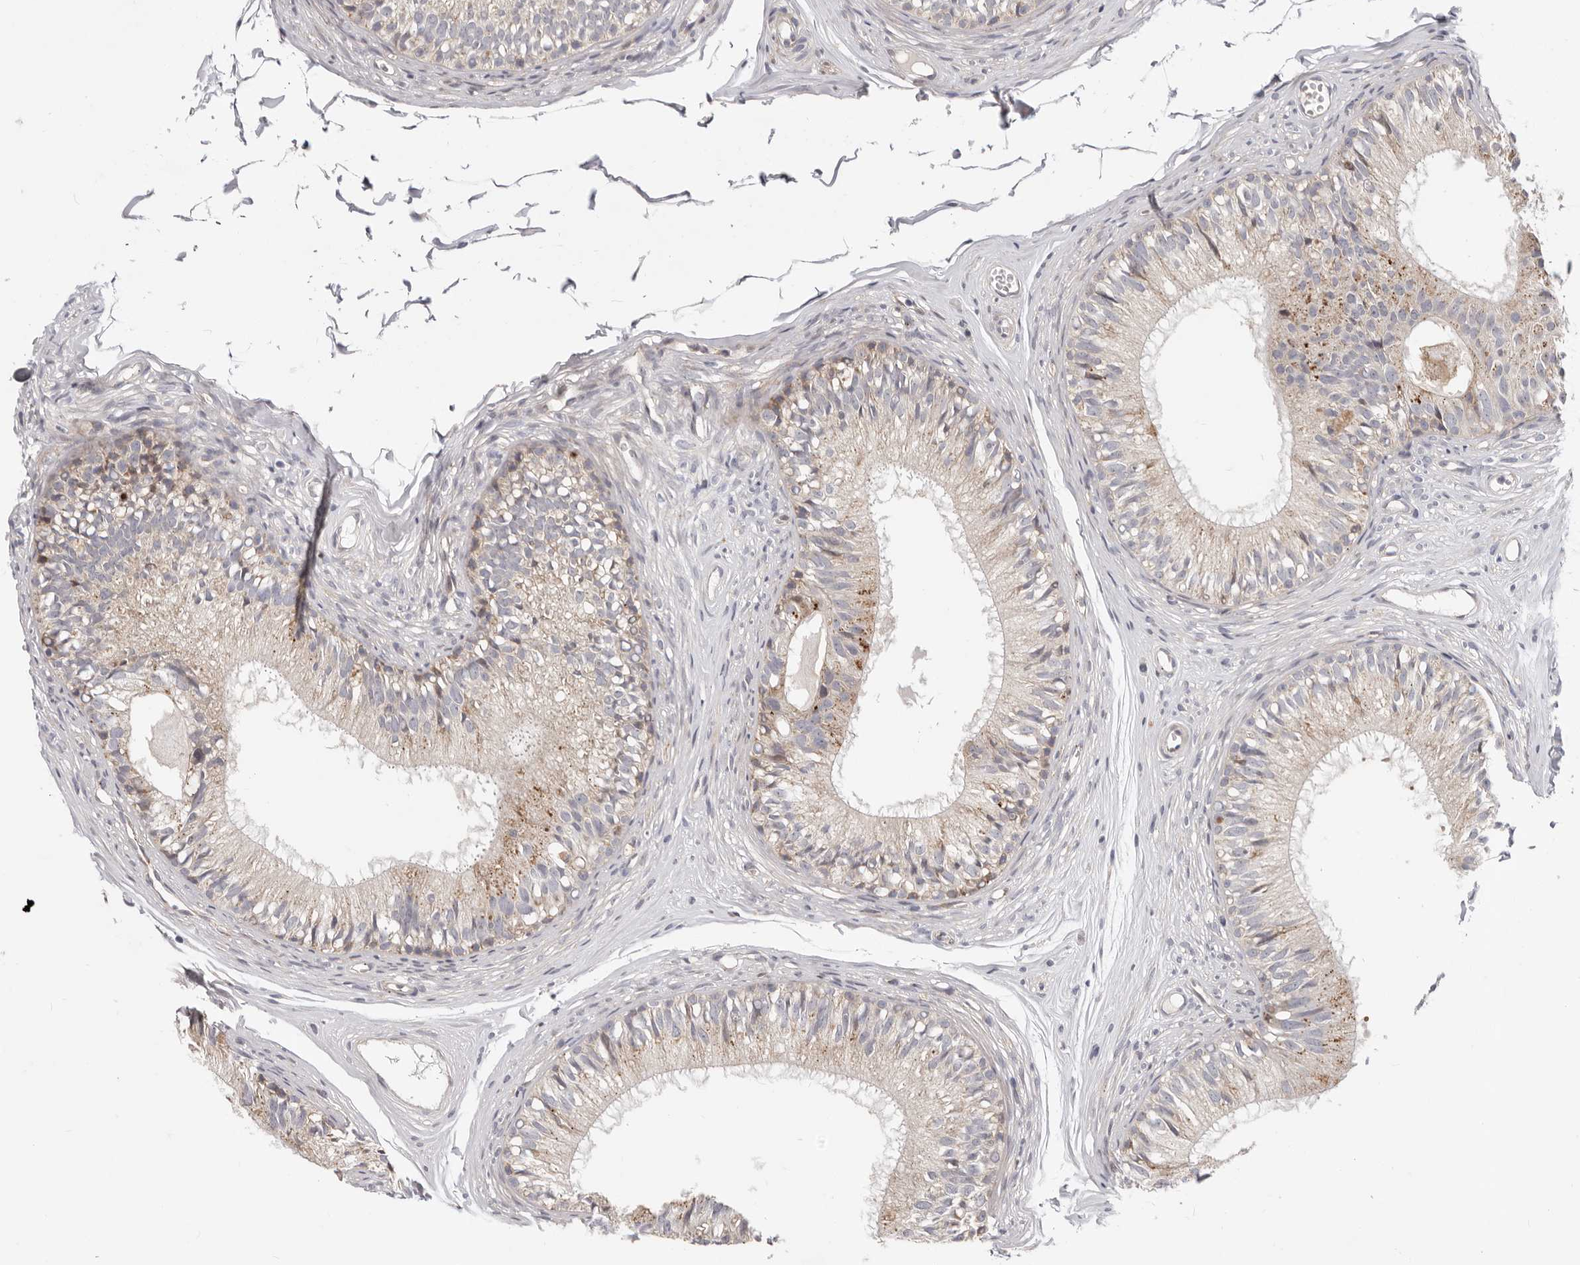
{"staining": {"intensity": "weak", "quantity": "25%-75%", "location": "cytoplasmic/membranous"}, "tissue": "epididymis", "cell_type": "Glandular cells", "image_type": "normal", "snomed": [{"axis": "morphology", "description": "Normal tissue, NOS"}, {"axis": "morphology", "description": "Seminoma in situ"}, {"axis": "topography", "description": "Testis"}, {"axis": "topography", "description": "Epididymis"}], "caption": "Immunohistochemical staining of unremarkable epididymis shows weak cytoplasmic/membranous protein staining in approximately 25%-75% of glandular cells.", "gene": "TOR3A", "patient": {"sex": "male", "age": 28}}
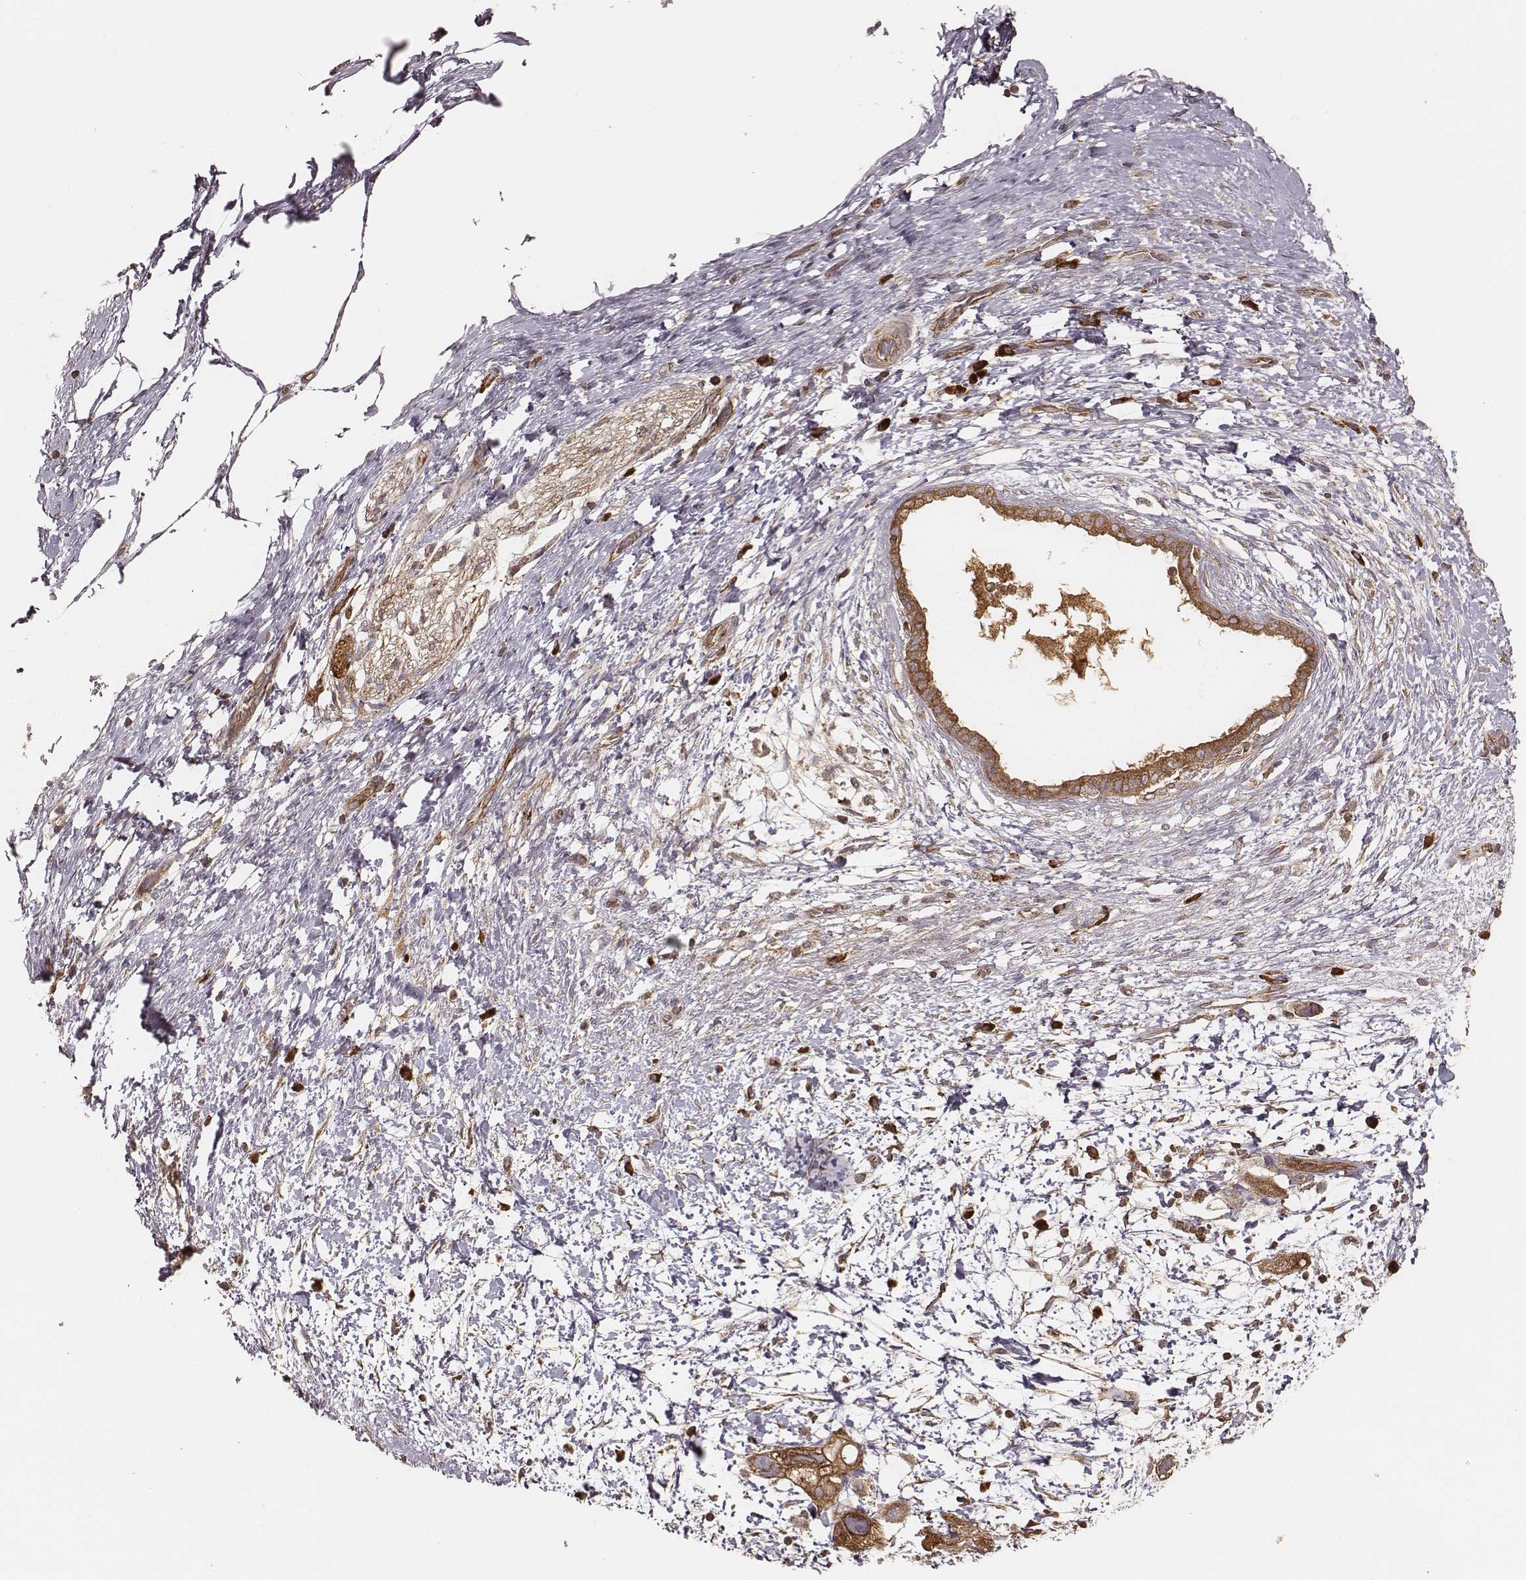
{"staining": {"intensity": "moderate", "quantity": ">75%", "location": "cytoplasmic/membranous"}, "tissue": "pancreatic cancer", "cell_type": "Tumor cells", "image_type": "cancer", "snomed": [{"axis": "morphology", "description": "Adenocarcinoma, NOS"}, {"axis": "topography", "description": "Pancreas"}], "caption": "Pancreatic adenocarcinoma tissue shows moderate cytoplasmic/membranous staining in about >75% of tumor cells, visualized by immunohistochemistry.", "gene": "CARS1", "patient": {"sex": "female", "age": 72}}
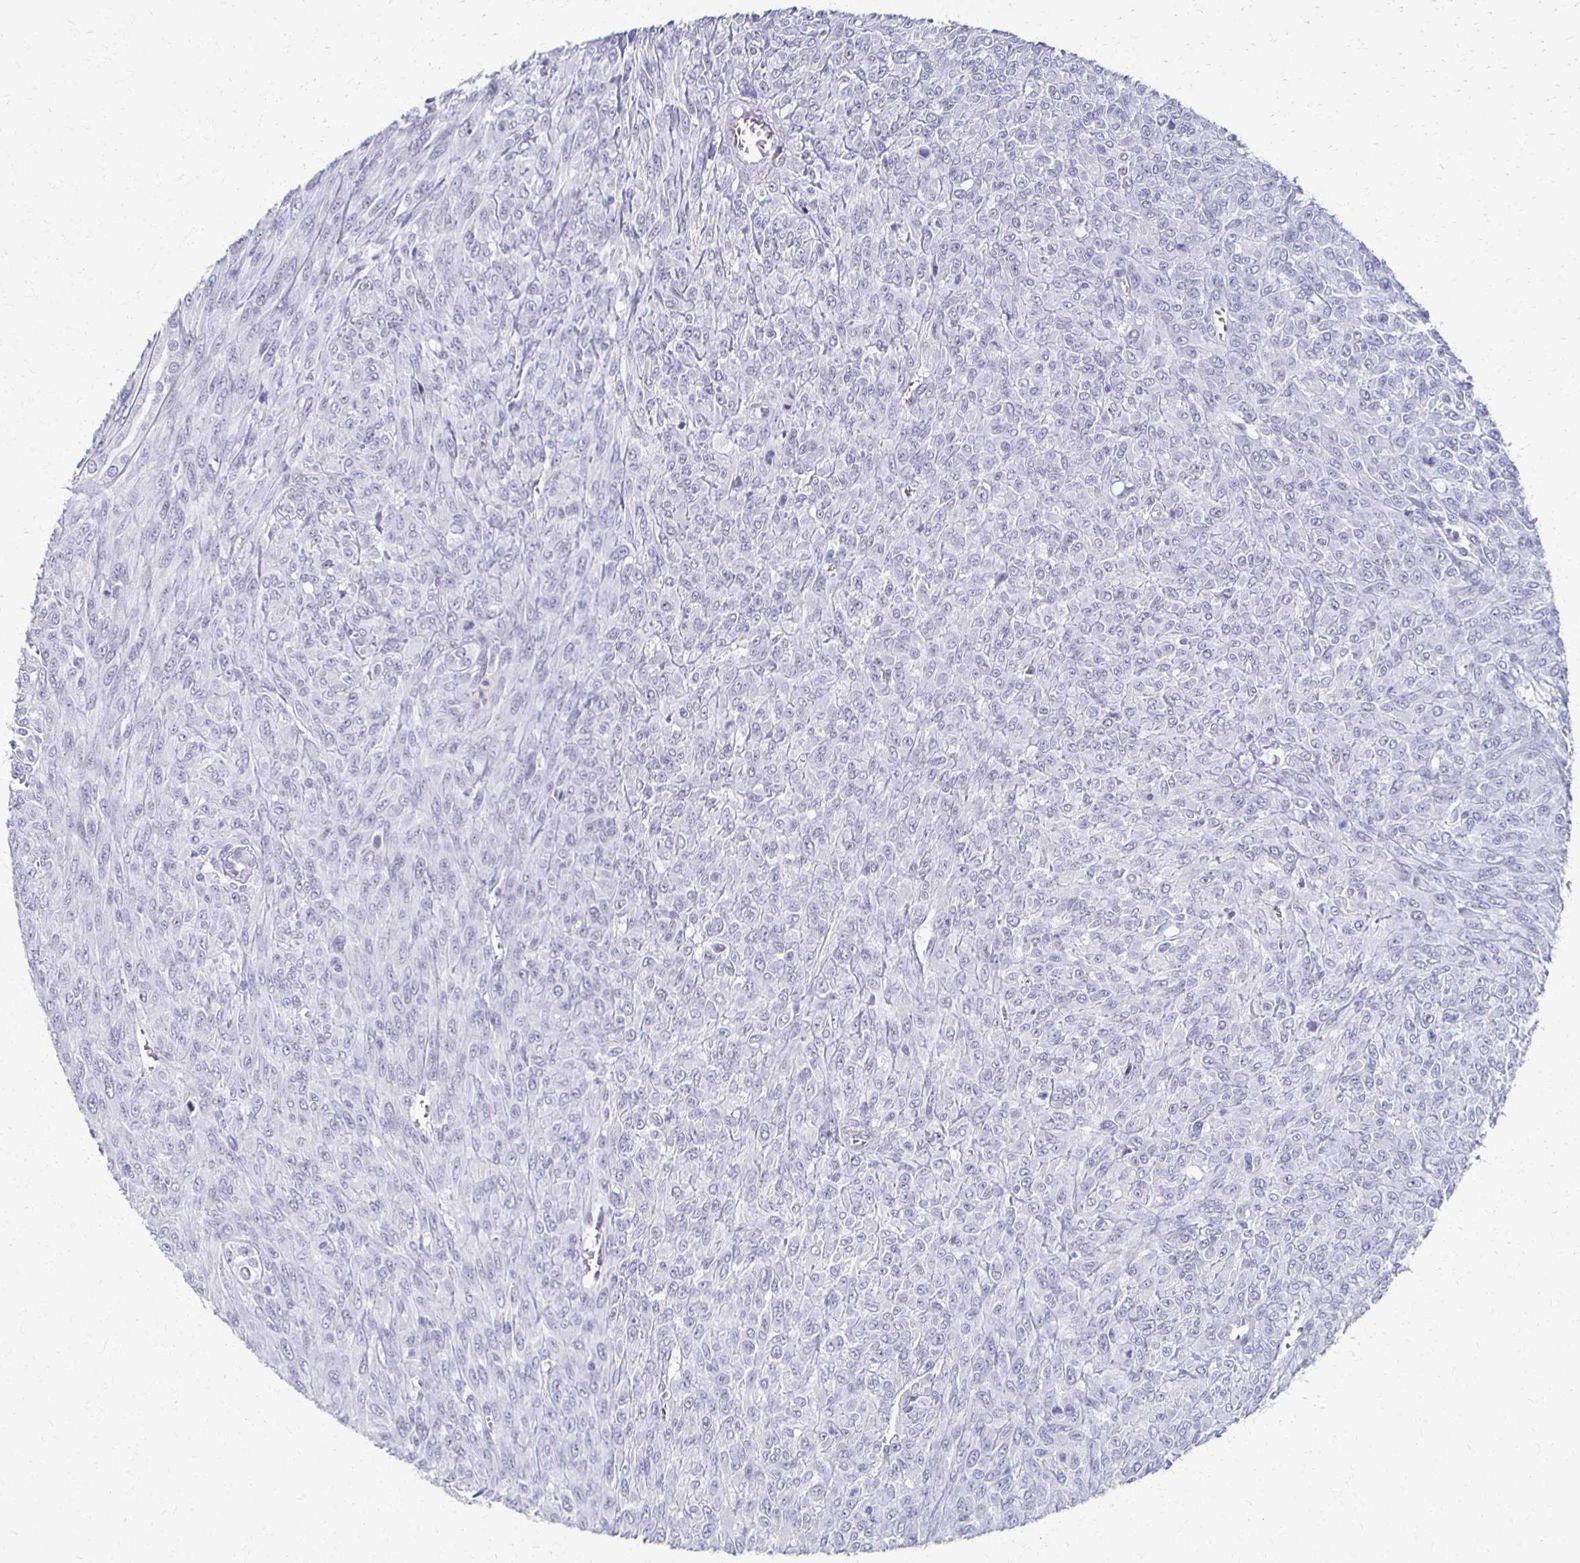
{"staining": {"intensity": "negative", "quantity": "none", "location": "none"}, "tissue": "renal cancer", "cell_type": "Tumor cells", "image_type": "cancer", "snomed": [{"axis": "morphology", "description": "Adenocarcinoma, NOS"}, {"axis": "topography", "description": "Kidney"}], "caption": "Renal adenocarcinoma was stained to show a protein in brown. There is no significant expression in tumor cells. The staining is performed using DAB (3,3'-diaminobenzidine) brown chromogen with nuclei counter-stained in using hematoxylin.", "gene": "CXCR2", "patient": {"sex": "male", "age": 58}}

**WORK REQUEST**: The whole listing should be restated word for word, with no pictures.

**EXPECTED ANSWER**:
{"staining": {"intensity": "weak", "quantity": "25%-75%", "location": "cytoplasmic/membranous"}, "tissue": "epididymis", "cell_type": "Glandular cells", "image_type": "normal", "snomed": [{"axis": "morphology", "description": "Normal tissue, NOS"}, {"axis": "morphology", "description": "Seminoma in situ"}, {"axis": "topography", "description": "Testis"}, {"axis": "topography", "description": "Epididymis"}], "caption": "Immunohistochemical staining of unremarkable epididymis shows weak cytoplasmic/membranous protein staining in approximately 25%-75% of glandular cells.", "gene": "TOR3A", "patient": {"sex": "male", "age": 28}}
{"staining": {"intensity": "moderate", "quantity": ">75%", "location": "cytoplasmic/membranous"}, "tissue": "pancreatic cancer", "cell_type": "Tumor cells", "image_type": "cancer", "snomed": [{"axis": "morphology", "description": "Adenocarcinoma, NOS"}, {"axis": "topography", "description": "Pancreas"}], "caption": "Pancreatic adenocarcinoma tissue shows moderate cytoplasmic/membranous staining in about >75% of tumor cells, visualized by immunohistochemistry.", "gene": "CARS1", "patient": {"sex": "female", "age": 72}}
{"staining": {"intensity": "negative", "quantity": "none", "location": "none"}, "tissue": "renal cancer", "cell_type": "Tumor cells", "image_type": "cancer", "snomed": [{"axis": "morphology", "description": "Adenocarcinoma, NOS"}, {"axis": "topography", "description": "Kidney"}], "caption": "Renal adenocarcinoma was stained to show a protein in brown. There is no significant expression in tumor cells. The staining is performed using DAB (3,3'-diaminobenzidine) brown chromogen with nuclei counter-stained in using hematoxylin.", "gene": "CXCR2", "patient": {"sex": "male", "age": 58}}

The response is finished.